### Exercise aim
Instruction for the data below: set down exactly the lines from the line with "協議会（本社：東京都千代田区、代表：泉 登美雄、以下「AKIBA観光" to the line with "ョップ内にて「キズナアイ POP-UP STORE」を展開いたします。", inclusive, and no others.

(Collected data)
----
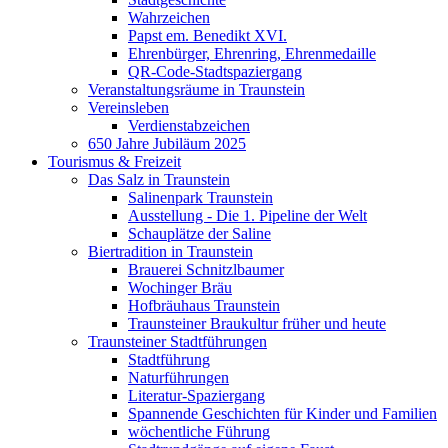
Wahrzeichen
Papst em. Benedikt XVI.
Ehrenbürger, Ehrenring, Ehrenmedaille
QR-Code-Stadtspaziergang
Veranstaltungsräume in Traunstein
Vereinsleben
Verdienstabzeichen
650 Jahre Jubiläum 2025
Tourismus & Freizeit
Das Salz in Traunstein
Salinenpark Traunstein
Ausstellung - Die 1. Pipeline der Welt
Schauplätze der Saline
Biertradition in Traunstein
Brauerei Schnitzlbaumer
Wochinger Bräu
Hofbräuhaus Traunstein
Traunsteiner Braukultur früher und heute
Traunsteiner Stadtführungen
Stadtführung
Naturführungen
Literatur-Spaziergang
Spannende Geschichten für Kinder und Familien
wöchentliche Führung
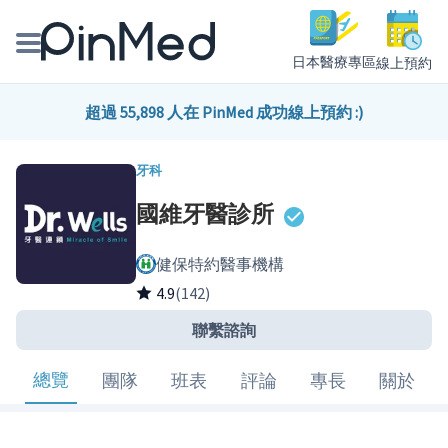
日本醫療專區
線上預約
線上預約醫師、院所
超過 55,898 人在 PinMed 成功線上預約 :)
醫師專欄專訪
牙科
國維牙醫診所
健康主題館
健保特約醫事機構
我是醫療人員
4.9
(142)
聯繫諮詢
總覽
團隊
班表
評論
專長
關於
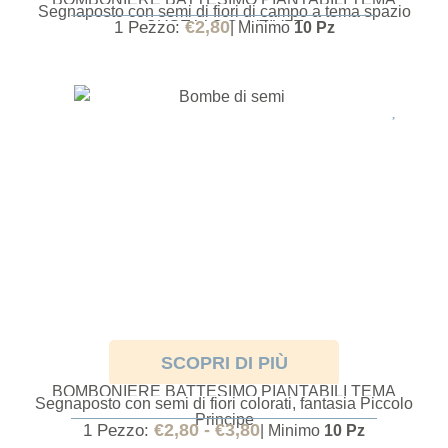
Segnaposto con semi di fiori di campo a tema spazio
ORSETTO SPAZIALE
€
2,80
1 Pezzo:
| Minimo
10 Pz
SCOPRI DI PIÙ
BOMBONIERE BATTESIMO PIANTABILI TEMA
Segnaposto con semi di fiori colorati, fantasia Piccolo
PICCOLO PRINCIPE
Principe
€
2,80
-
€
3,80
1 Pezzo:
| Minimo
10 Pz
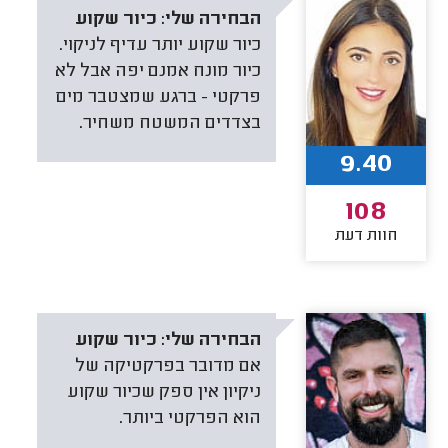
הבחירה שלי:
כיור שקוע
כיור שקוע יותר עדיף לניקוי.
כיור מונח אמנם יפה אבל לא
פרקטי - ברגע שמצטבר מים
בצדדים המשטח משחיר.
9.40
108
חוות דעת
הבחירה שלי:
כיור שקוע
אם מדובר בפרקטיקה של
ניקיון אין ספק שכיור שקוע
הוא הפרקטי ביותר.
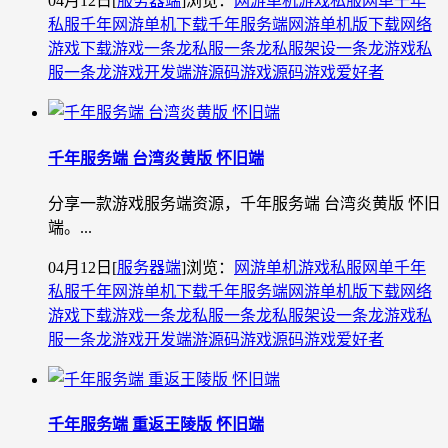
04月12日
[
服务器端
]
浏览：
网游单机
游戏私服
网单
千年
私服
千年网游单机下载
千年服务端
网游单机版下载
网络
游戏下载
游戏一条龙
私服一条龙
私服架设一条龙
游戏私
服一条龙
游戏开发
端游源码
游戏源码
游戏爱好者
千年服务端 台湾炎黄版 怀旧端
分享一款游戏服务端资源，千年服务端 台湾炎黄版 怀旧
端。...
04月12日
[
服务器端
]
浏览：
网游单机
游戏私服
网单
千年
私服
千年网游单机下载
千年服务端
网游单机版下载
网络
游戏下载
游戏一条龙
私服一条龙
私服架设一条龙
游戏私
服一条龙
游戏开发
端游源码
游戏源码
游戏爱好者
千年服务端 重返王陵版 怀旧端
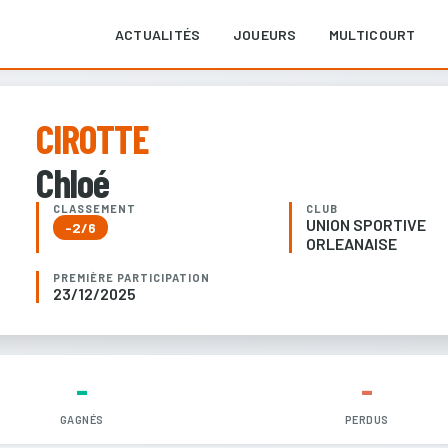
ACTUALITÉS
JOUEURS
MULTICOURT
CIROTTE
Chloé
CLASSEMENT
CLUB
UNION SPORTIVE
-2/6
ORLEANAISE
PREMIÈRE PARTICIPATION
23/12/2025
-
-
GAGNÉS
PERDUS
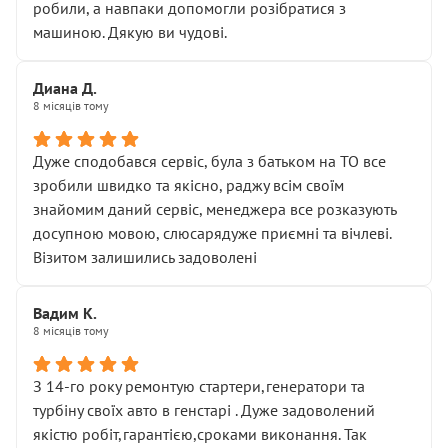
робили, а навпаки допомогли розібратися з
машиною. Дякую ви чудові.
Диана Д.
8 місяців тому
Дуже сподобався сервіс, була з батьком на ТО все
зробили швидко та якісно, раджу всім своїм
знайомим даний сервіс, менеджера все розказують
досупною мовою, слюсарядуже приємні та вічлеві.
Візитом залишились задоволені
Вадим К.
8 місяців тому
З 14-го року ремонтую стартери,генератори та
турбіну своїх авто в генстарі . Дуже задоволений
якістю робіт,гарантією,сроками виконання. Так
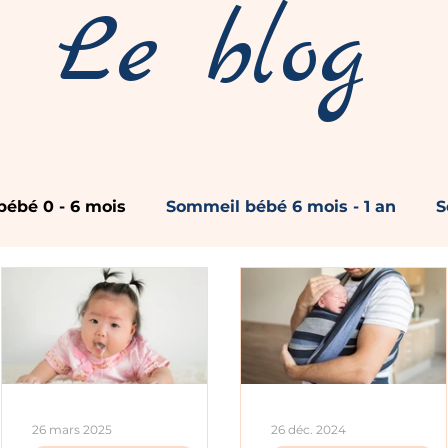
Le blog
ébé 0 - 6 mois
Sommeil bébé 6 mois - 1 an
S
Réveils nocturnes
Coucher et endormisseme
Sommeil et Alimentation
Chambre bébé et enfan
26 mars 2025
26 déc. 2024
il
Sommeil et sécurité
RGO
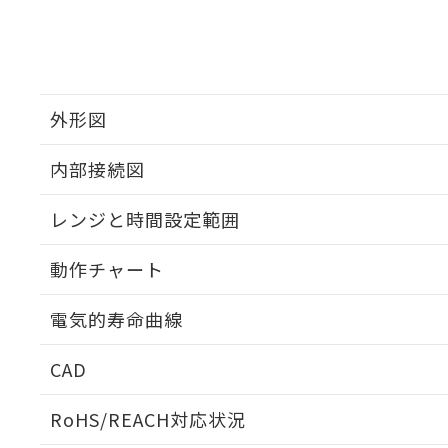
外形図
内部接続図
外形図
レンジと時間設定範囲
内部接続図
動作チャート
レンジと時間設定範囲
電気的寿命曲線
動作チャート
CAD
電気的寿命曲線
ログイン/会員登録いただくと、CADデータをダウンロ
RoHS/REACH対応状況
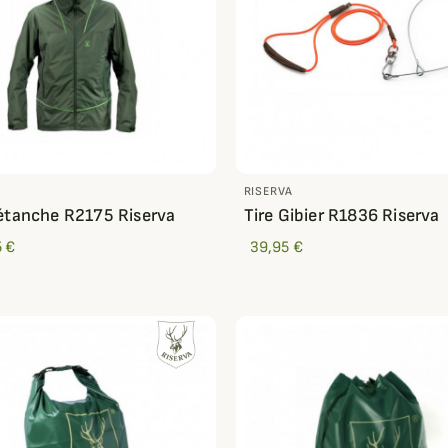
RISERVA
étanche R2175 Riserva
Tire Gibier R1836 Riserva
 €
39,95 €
----
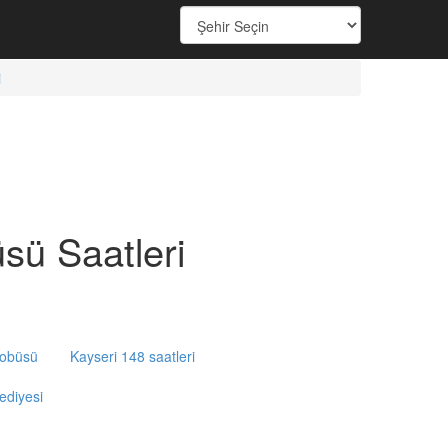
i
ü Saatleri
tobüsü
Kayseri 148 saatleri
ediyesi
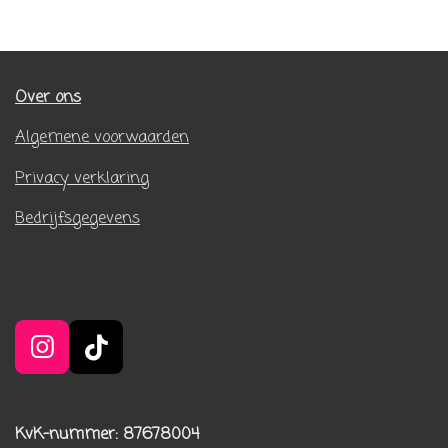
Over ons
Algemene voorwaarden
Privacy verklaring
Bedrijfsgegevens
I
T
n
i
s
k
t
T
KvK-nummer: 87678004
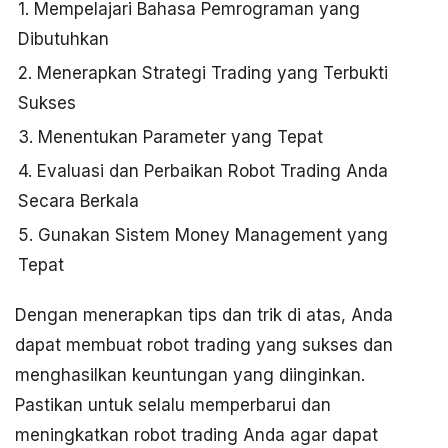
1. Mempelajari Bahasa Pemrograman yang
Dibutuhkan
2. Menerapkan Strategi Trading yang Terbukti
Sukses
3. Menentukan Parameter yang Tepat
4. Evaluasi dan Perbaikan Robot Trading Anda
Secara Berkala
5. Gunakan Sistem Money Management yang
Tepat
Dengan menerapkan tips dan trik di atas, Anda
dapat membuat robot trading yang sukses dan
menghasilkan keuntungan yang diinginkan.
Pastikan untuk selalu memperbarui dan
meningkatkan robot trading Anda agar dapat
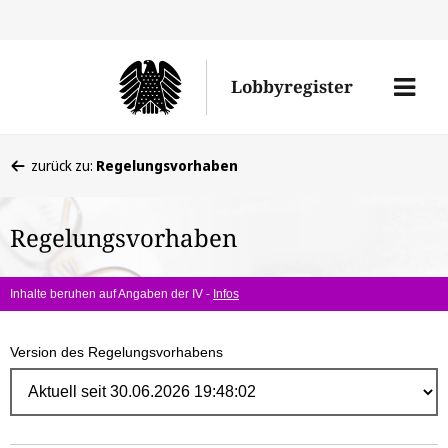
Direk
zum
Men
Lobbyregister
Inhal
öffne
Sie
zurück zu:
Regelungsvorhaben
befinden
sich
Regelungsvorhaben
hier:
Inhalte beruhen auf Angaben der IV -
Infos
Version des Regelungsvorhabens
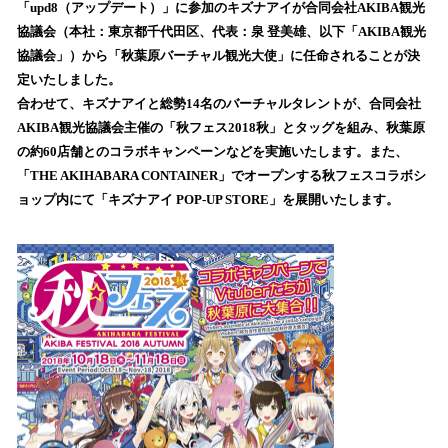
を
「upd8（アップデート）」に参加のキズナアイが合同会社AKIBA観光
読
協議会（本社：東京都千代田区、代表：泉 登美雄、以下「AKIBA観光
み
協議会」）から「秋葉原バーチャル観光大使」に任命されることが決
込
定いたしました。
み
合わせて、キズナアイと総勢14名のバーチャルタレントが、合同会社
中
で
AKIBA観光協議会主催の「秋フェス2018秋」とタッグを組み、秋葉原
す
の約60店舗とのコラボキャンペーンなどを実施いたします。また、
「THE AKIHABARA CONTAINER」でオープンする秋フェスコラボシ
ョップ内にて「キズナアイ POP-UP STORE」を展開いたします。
----
### Exercise output
協議会（本社：東京都千代田区、代表：泉 登美雄、以下「AKIBA観光
み
協議会」）から「秋葉原バーチャル観光大使」に任命されることが決
込
定いたしました。
み
合わせて、キズナアイと総勢14名のバーチャルタレントが、合同会社
中
で
AKIBA観光協議会主催の「秋フェス2018秋」とタッグを組み、秋葉原
す
の約60店舗とのコラボキャンペーンなどを実施いたします。また、
「THE AKIHABARA CONTAINER」でオープンする秋フェスコラボシ
ョップ内にて「キズナアイ POP-UP STORE」を展開いたします。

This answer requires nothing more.